***NEED JAVA HELP ASAP***

[santana9]

Hi, I have been stuck on this simple array java problem for the longest time and know I am missing a little detail. The code is to find the maximum value in the array and then delete that value. Here is the code that I wrote:

public void removeMax()
{
if (nElems > 0) { // checks if array is empty
long maxSoFar = a[0]; // remembers first value

for (int j=0; j < nElems; j++) // remembers any larger values

{
if (a[j] > maxSoFar)
maxSoFar = a[j];
for (int k = j; k<nElems; k++) // move higher ones down
a[k] = a[k+1];
nElems--; // decrement size
} // end if
} // end if

} // end removeMax
} // end class HigherArray

I think it might have to do with some of the brackets being misarranged. I have to stick with this simple array structure for it is a computer science assignment. Thanks for your input.

 

[Codewiz]

OK thats better, thanks mods. Now I will actually look at your question.

 

[Yomicron]

You need to find where the largest value is before you try to remove anything.

Also, you have 2 closing braces labeled 'end if', but only one opening brace for an if statement.

 

[Codewiz]

Originally posted by: Yomicron
You need to find where the largest value is before you try to remove anything.

No he doesn't. Looks like he is just going out of bounds of the array.

a[k] = a[k+1]; Will go out of bounds.

It would help if you tell us what problem you are actually having.

 

[Yomicron]

Originally posted by: Codewiz

Originally posted by: Yomicron
You need to find where the largest value is before you try to remove anything.

No he doesn't. Looks like he is just going out of bounds of the array.

a[k] = a[k+1]; Will go out of bounds.

It would help if you tell us what problem you are actually having.

his code performs a remove every time it goes through the ' j ' loop. If he is missing a brace on the second if, then given the array {1,2,3,4}, it will get to the 2 and then remove it, then it will get to the 3 and remove it, then it will get to the 4 and remove it.

But you are correct that it will go out of bounds when it tries to remove an element.

 

[Codewiz]

Originally posted by: Yomicron

Originally posted by: Codewiz

Originally posted by: Yomicron
You need to find where the largest value is before you try to remove anything.

No he doesn't. Looks like he is just going out of bounds of the array.

a[k] = a[k+1]; Will go out of bounds.

It would help if you tell us what problem you are actually having.

his code performs a remove every time it goes through the ' j ' loop. If he is missing a brace on the second if, then given the array {1,2,3,4}, it will get to the 2 and then remove it, then it will get to the 3 and remove it, then it will get to the 4 and remove it.

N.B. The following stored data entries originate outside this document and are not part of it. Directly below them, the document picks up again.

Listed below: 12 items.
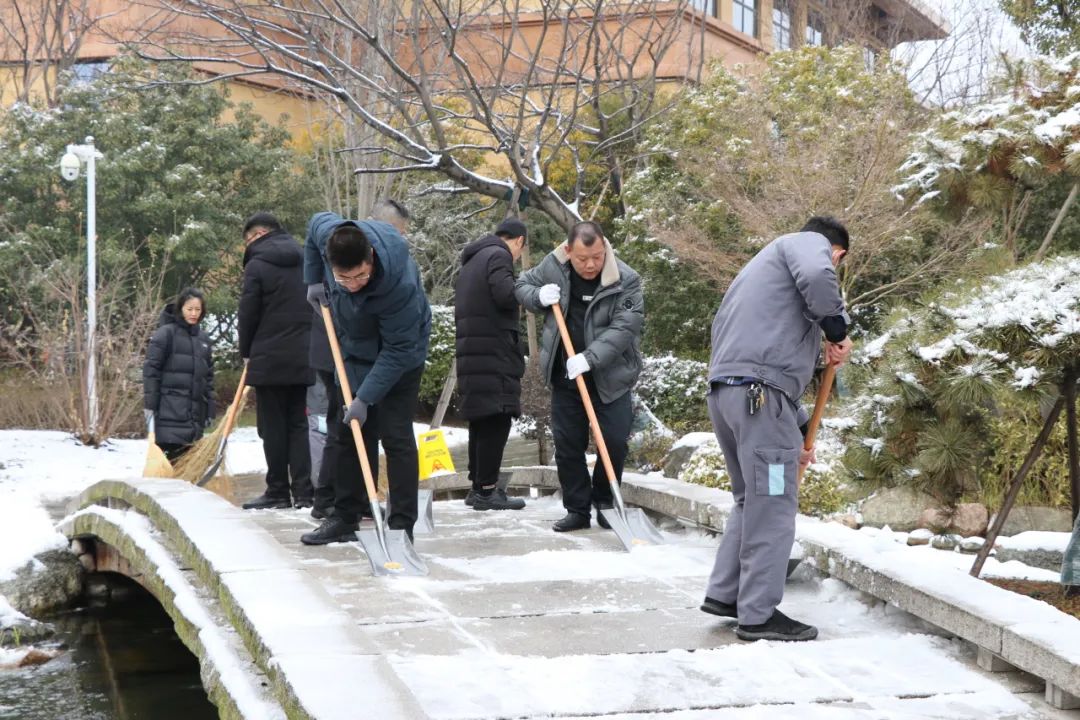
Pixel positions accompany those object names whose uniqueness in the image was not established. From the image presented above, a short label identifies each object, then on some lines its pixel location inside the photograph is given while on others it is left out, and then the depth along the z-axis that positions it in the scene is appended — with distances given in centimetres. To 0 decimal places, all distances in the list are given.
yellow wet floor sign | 941
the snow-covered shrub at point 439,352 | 2084
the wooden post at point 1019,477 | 582
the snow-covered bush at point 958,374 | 574
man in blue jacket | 577
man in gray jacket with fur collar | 677
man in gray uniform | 470
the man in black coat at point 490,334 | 768
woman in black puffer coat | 988
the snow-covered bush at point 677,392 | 1416
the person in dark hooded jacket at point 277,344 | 781
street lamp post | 1595
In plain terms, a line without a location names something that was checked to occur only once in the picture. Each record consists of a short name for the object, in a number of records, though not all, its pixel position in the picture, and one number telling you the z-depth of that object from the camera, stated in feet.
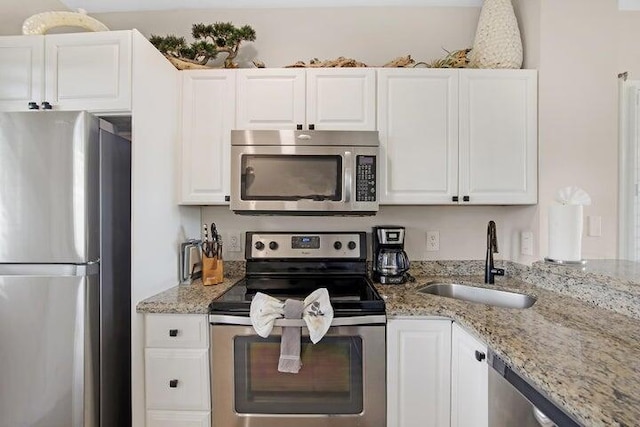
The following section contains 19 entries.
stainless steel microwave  5.85
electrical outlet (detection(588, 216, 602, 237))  5.84
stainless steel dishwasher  2.75
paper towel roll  5.16
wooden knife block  6.09
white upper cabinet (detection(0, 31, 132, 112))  5.08
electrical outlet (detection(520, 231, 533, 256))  6.22
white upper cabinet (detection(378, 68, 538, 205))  6.13
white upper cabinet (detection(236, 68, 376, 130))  6.21
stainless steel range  4.83
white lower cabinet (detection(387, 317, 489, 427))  4.83
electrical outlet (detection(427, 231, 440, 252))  7.18
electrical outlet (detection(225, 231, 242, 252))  7.24
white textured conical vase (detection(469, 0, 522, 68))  6.19
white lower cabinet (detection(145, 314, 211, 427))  4.90
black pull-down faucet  6.03
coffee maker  6.19
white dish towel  4.62
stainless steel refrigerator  4.56
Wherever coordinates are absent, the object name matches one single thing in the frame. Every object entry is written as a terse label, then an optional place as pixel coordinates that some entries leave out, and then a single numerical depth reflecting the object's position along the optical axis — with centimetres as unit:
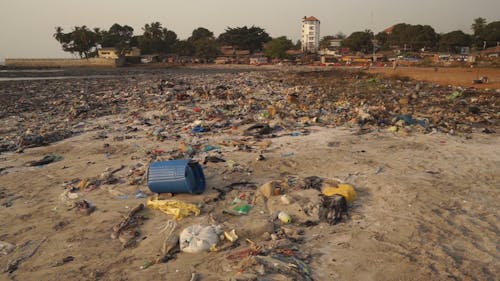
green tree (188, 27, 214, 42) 6412
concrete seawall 4508
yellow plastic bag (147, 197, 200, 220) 334
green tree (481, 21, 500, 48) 5003
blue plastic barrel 357
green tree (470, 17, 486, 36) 5294
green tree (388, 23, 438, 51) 5144
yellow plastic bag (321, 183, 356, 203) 357
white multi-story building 8881
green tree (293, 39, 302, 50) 7810
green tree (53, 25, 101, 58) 5025
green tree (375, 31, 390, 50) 5825
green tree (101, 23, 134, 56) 5497
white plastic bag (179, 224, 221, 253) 276
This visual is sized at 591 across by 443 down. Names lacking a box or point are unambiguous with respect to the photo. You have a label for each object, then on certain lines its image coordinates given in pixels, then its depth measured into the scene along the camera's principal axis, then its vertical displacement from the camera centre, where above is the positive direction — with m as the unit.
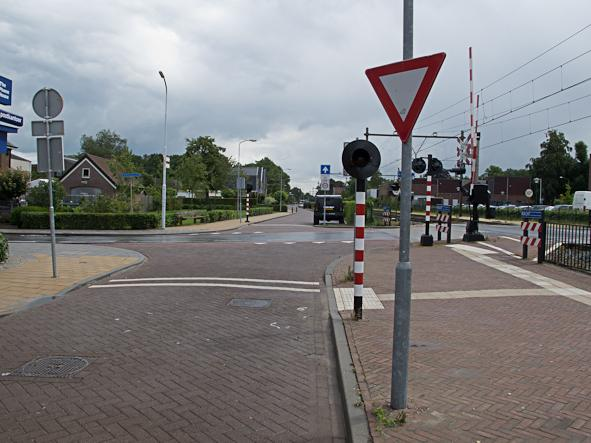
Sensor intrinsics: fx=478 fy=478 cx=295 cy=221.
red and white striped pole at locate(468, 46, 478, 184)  15.87 +2.31
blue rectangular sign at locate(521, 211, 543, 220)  12.26 -0.34
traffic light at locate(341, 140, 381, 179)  5.88 +0.52
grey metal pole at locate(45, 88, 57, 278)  9.39 +0.57
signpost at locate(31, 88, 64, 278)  9.39 +1.19
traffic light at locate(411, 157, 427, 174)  16.44 +1.20
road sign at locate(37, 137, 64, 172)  9.46 +0.86
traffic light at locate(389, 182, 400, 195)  22.80 +0.56
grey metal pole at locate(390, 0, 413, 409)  3.46 -0.73
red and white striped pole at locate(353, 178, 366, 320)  6.38 -0.71
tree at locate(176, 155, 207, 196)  49.78 +2.58
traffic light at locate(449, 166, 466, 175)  16.83 +1.07
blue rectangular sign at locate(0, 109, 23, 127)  11.60 +1.94
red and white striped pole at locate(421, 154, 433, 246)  15.88 -0.33
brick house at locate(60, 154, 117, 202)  56.53 +2.24
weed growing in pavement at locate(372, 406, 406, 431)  3.24 -1.51
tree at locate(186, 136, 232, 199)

But you are correct that it will go out of bounds when it tries to remove an element.

I think I see what he is attempting to do, I would go about it a totally different way but he could solve the problem you are talking about with a simple return statement after he find the largest and moves everything down.

 

[JavaMomma]

Edited: Showing you what your missing, and let you figure it out. Dont want to just give you the answer or else you wont learn.

Basically you need to keep track of the position of the largest value.

long maxSoFar = a[0]; // remembers first value
int maxpos = 0; // position of the max value

for (int j = 0; j < nElems; j++) { // remembers any larger values
if (a[j] > maxSoFar){
maxSoFar = a[j]; // replace the max number so far with the new one
maxpos = j; // record the position of it
} // end if
}

 

[notfred]

// Figure out which is the biggest value.
int biggestValue = array[0];
ing biggestPosition = 0;
for(int i = 1; i < array.length; i++){
if(array[ i ] > biggestValue){
biggestValue = array[ i ];
biggestPosition = i;
}

// you can't actually remove a value from an array, but we'll move it to the end and set it to 0.
for(int i = biggestPosition; i < (array.length-1); i++){
array[ i ] = array[i+1];
}
array[array.length] = 0;

// At this point, you'll probably want to decrement whatever counter you're using to keep track of the number of
// entries in the array that are actually useful.